Aim of the exercise:
Copy word for word the lines of the records below, beginning at the one with "Expositions en location" and finishing at the one with "量:約120g 厚さ:約0.7cm／", ends included, but none of the pictures.

Provided material:

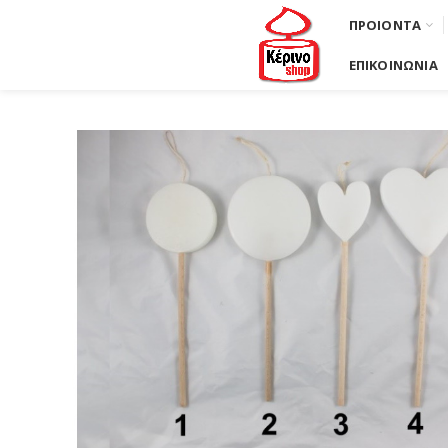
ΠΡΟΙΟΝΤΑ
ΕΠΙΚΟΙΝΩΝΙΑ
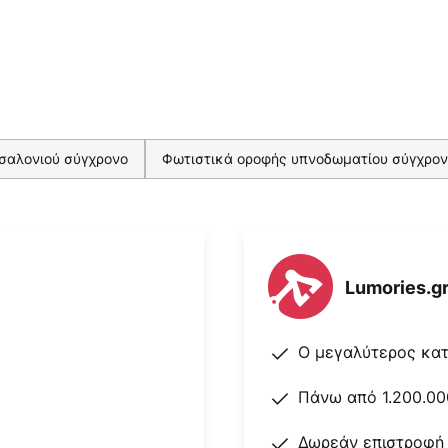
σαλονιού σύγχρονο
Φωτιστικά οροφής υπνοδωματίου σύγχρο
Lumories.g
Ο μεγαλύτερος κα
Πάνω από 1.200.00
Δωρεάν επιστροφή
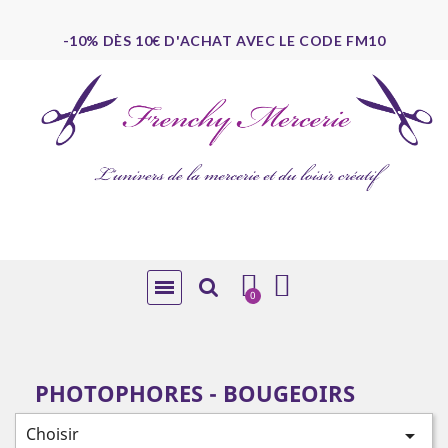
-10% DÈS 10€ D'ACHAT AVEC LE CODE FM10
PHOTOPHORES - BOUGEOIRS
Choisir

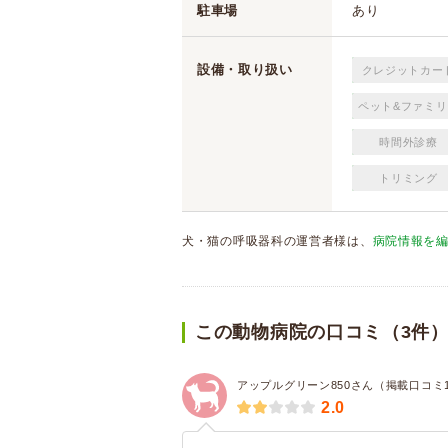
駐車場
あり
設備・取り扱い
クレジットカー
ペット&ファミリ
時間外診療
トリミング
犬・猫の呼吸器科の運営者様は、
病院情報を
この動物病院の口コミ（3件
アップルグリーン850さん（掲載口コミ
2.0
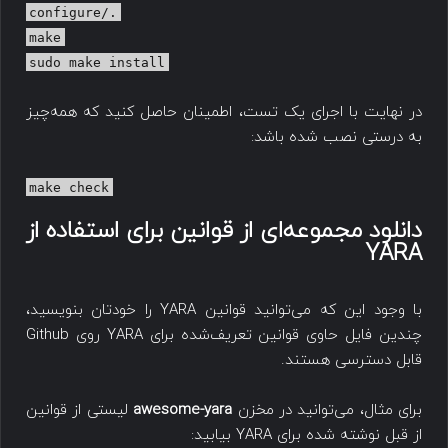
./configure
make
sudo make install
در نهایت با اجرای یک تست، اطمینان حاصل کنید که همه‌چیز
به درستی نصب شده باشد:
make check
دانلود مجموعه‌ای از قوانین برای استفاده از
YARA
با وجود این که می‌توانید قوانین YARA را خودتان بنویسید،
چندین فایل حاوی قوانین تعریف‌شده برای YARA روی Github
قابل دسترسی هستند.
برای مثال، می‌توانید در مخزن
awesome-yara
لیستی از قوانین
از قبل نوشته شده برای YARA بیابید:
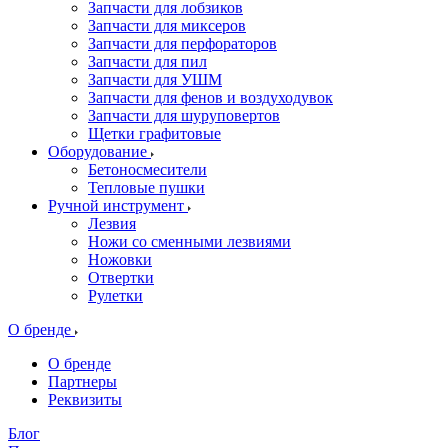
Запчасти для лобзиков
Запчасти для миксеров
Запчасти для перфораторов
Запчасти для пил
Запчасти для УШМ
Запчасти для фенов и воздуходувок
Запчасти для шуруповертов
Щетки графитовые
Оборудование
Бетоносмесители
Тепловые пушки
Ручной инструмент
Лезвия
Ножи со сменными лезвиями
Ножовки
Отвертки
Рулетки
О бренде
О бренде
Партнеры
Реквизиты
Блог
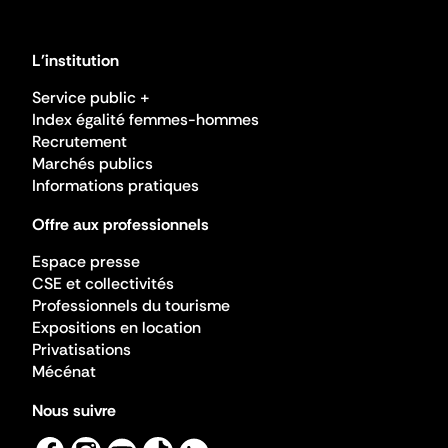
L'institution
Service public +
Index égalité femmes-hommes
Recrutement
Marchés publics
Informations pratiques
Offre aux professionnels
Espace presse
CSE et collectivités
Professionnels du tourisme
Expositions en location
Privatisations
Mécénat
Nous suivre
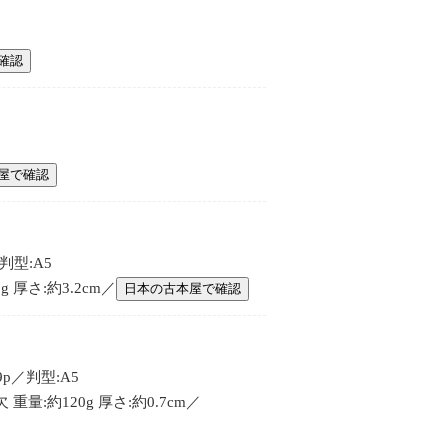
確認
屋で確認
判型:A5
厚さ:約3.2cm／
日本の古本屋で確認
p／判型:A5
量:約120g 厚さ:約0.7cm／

...

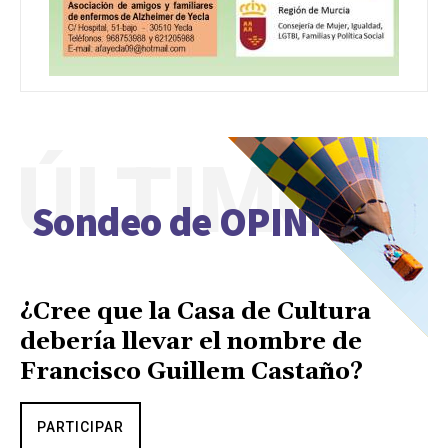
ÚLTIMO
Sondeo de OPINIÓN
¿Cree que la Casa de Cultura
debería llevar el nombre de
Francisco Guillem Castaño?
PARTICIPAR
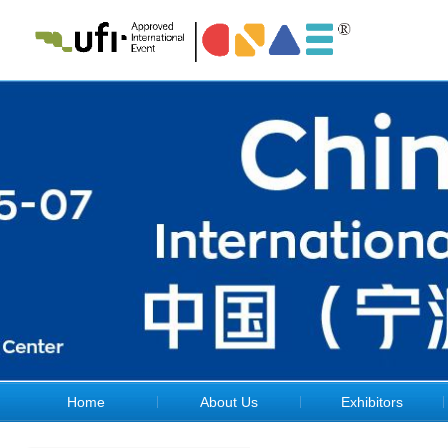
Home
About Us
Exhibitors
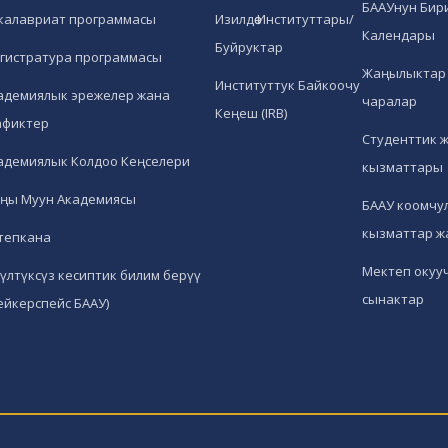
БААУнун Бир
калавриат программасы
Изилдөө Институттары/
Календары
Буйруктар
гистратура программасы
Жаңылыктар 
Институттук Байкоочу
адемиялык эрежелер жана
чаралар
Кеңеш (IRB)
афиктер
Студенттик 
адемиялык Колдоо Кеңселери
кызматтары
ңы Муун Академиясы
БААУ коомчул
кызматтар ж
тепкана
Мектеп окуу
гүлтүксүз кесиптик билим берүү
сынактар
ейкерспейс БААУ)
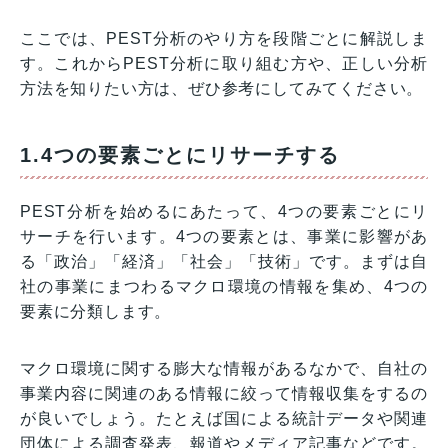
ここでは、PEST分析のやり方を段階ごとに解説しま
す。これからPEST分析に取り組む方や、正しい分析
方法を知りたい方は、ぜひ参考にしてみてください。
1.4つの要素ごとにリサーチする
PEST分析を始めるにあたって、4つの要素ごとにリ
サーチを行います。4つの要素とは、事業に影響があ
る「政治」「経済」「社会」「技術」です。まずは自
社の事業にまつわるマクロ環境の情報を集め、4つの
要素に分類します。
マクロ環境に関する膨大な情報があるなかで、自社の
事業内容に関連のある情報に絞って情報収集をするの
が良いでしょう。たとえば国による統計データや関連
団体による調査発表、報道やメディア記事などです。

Written answer:
Expositions en location
Privatisations
Mécénat
Nous suivre
確認
屋で確認
判型:A5
厚さ:約3.2cm／
日本の古本屋で確認
p／判型:A5
量:約120g 厚さ:約0.7cm／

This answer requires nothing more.